Determine which lines of the records include the word "right", and copy them.

== Material for this exercise ==

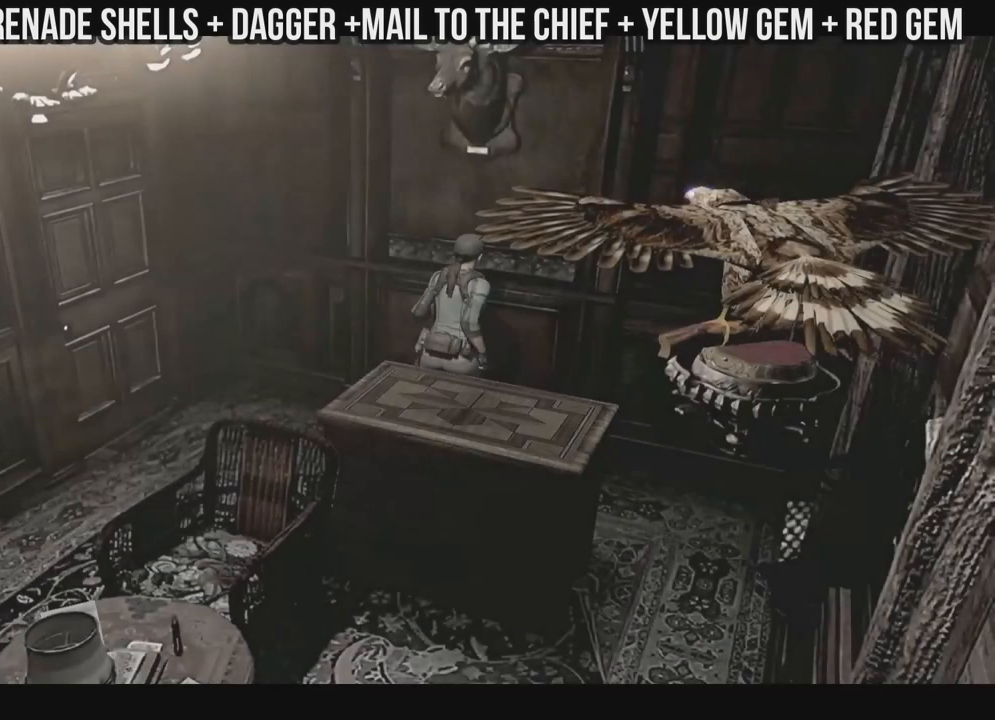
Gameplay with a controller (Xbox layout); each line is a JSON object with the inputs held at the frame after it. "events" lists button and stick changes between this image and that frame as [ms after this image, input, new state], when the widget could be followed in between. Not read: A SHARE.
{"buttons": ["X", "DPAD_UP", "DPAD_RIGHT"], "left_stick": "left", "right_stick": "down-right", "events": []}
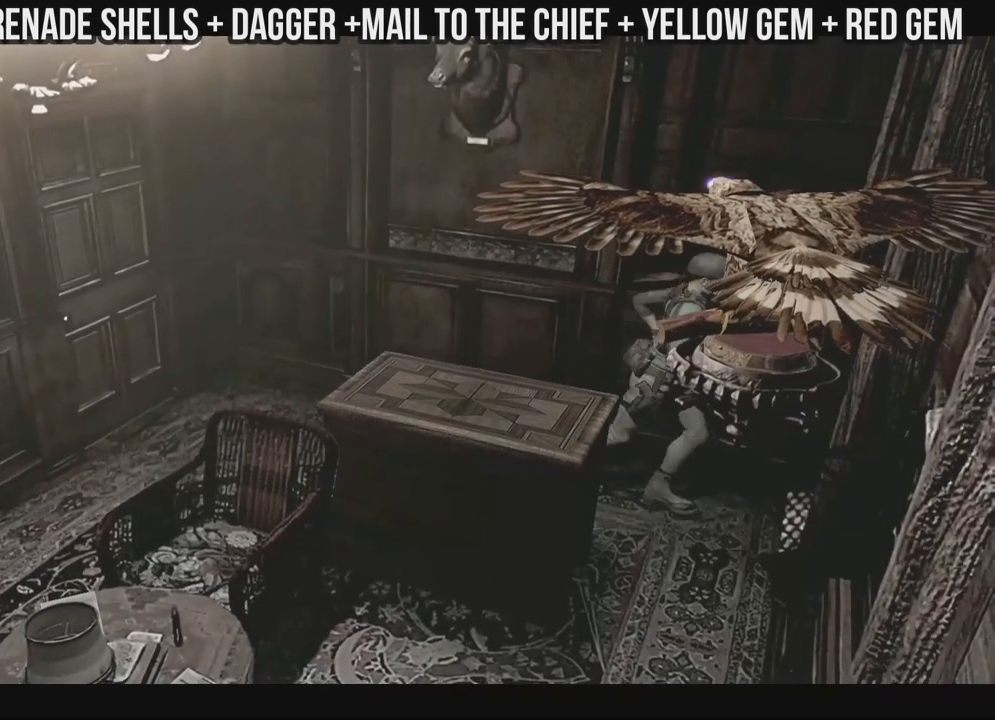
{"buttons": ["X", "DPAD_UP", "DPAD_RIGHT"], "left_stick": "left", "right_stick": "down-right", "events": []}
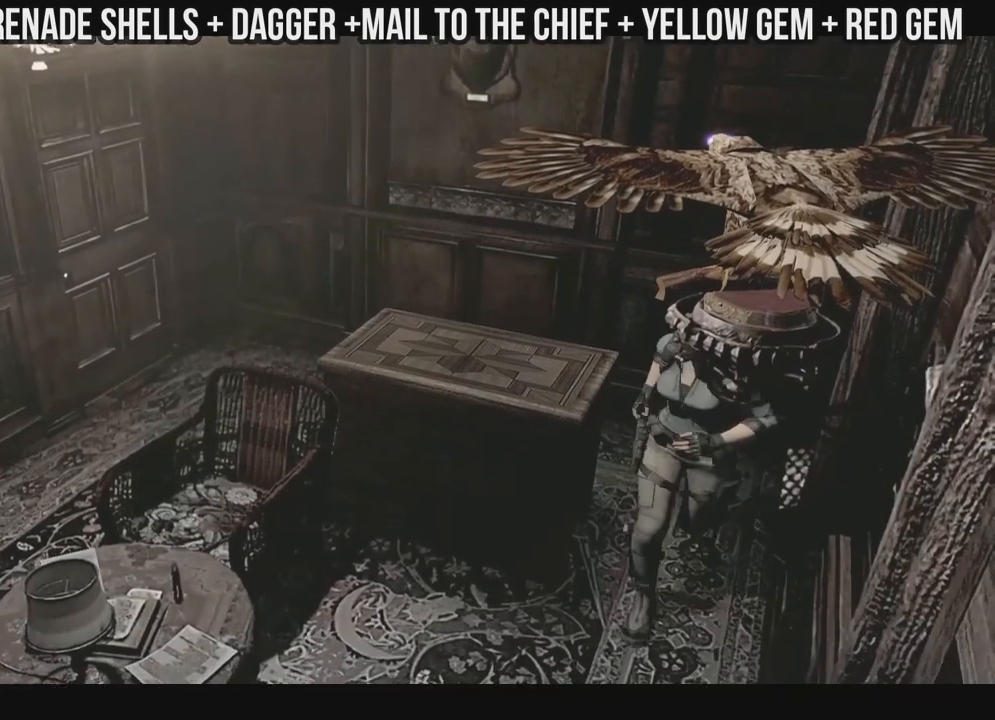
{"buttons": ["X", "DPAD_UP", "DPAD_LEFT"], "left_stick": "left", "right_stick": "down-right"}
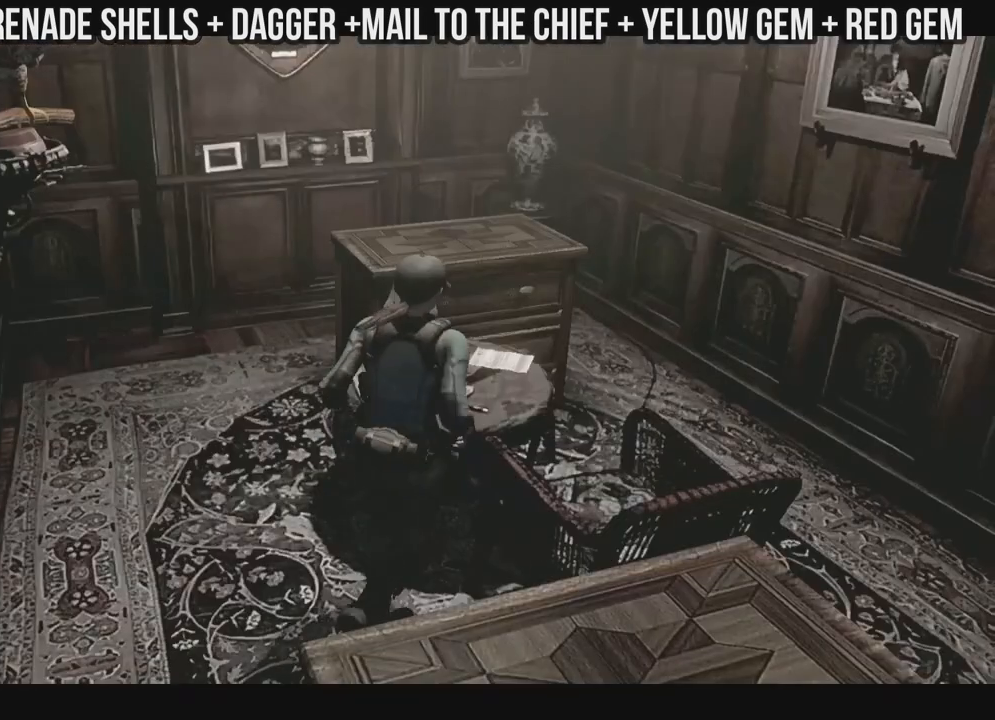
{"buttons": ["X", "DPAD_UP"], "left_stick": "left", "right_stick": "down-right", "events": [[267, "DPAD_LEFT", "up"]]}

===
== Material for this exercise ==

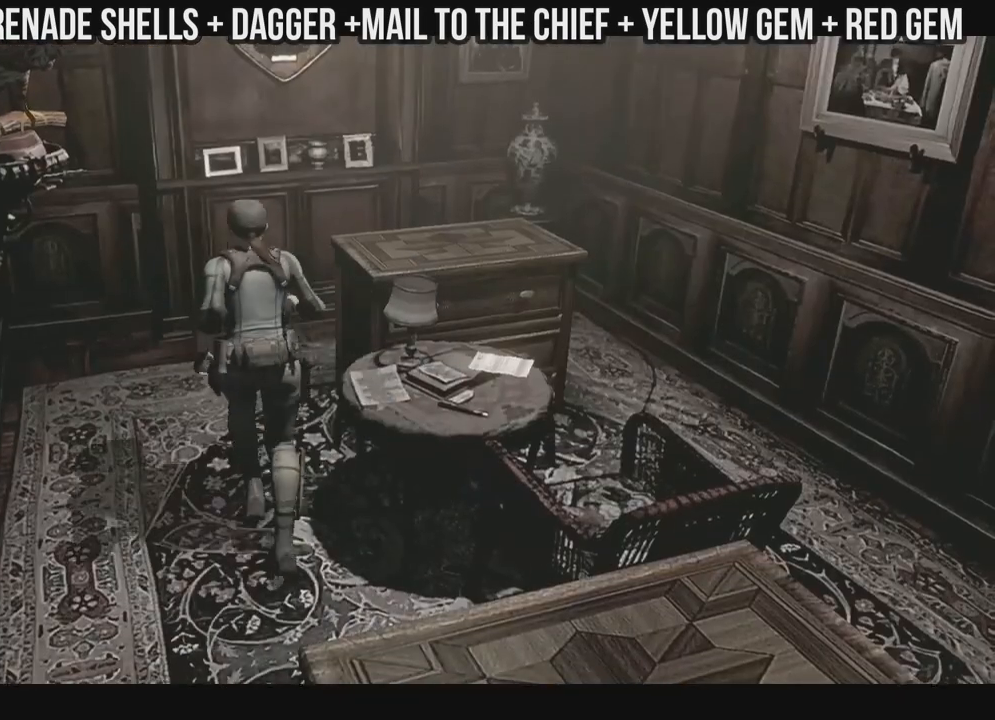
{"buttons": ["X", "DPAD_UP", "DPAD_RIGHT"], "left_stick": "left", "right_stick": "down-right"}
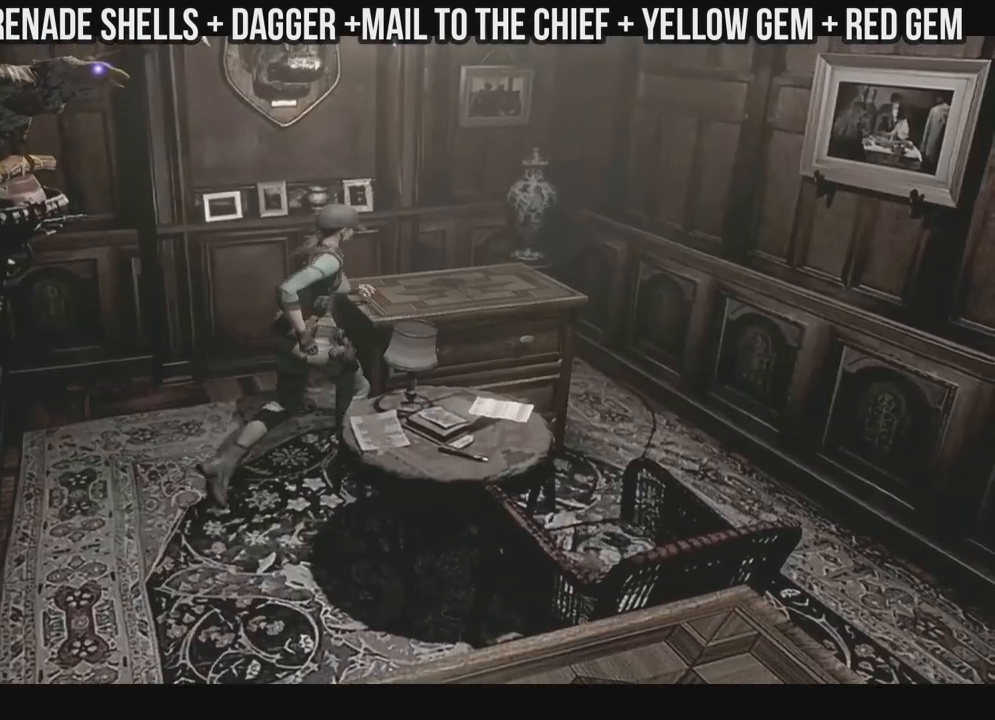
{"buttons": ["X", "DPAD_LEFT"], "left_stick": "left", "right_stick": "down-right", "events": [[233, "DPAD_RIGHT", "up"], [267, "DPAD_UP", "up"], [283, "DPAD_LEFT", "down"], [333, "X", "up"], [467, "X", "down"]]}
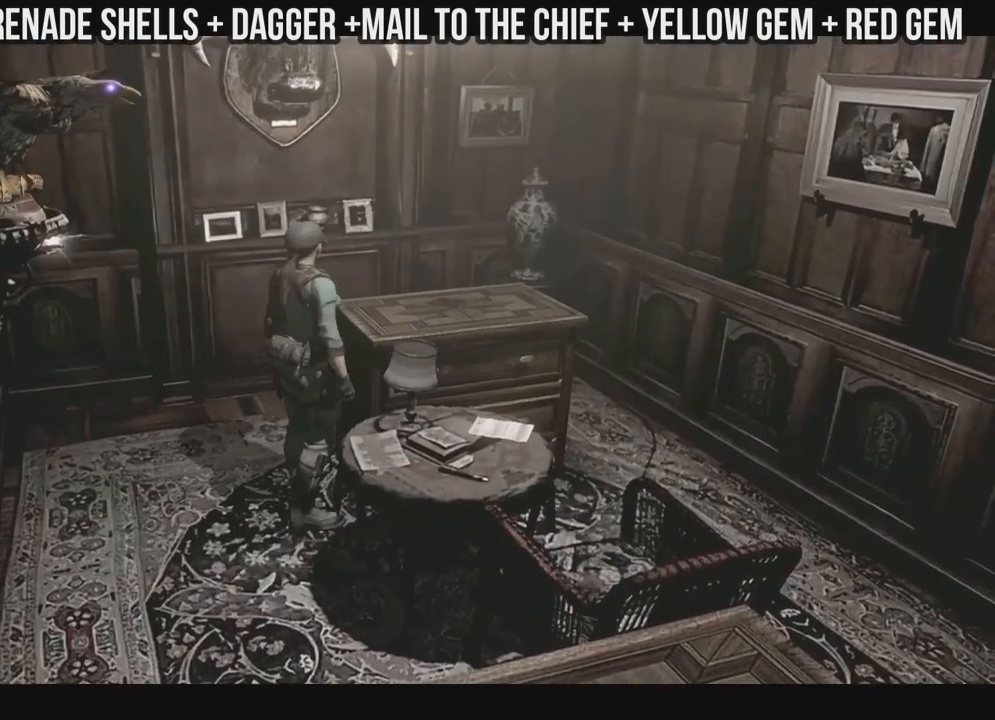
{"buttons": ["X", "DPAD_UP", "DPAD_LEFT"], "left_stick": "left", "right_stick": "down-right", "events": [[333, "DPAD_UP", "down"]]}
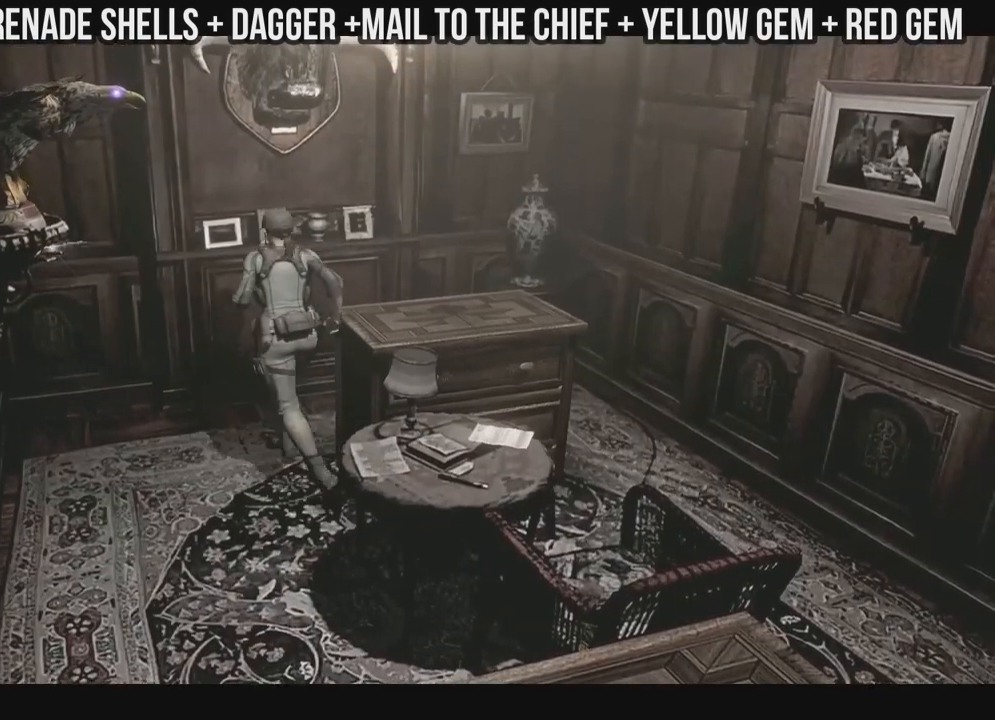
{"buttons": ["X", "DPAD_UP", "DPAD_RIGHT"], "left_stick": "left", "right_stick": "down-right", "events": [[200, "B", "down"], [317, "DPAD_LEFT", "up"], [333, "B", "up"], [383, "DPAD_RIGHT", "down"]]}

===

- [Task response]
{"buttons": ["X", "DPAD_UP", "DPAD_RIGHT"], "left_stick": "left", "right_stick": "down-right", "events": []}
{"buttons": ["X", "DPAD_UP", "DPAD_RIGHT"], "left_stick": "left", "right_stick": "down-right", "events": []}
{"buttons": ["X", "DPAD_UP", "DPAD_LEFT"], "left_stick": "left", "right_stick": "down-right"}
{"buttons": ["X", "DPAD_UP"], "left_stick": "left", "right_stick": "down-right", "events": [[267, "DPAD_LEFT", "up"]]}
{"buttons": ["X", "DPAD_UP", "DPAD_RIGHT"], "left_stick": "left", "right_stick": "down-right"}
{"buttons": ["X", "DPAD_LEFT"], "left_stick": "left", "right_stick": "down-right", "events": [[233, "DPAD_RIGHT", "up"], [267, "DPAD_UP", "up"], [283, "DPAD_LEFT", "down"], [333, "X", "up"], [467, "X", "down"]]}
{"buttons": ["X", "DPAD_UP", "DPAD_LEFT"], "left_stick": "left", "right_stick": "down-right", "events": [[333, "DPAD_UP", "down"]]}
{"buttons": ["X", "DPAD_UP", "DPAD_RIGHT"], "left_stick": "left", "right_stick": "down-right", "events": [[200, "B", "down"], [317, "DPAD_LEFT", "up"], [333, "B", "up"], [383, "DPAD_RIGHT", "down"]]}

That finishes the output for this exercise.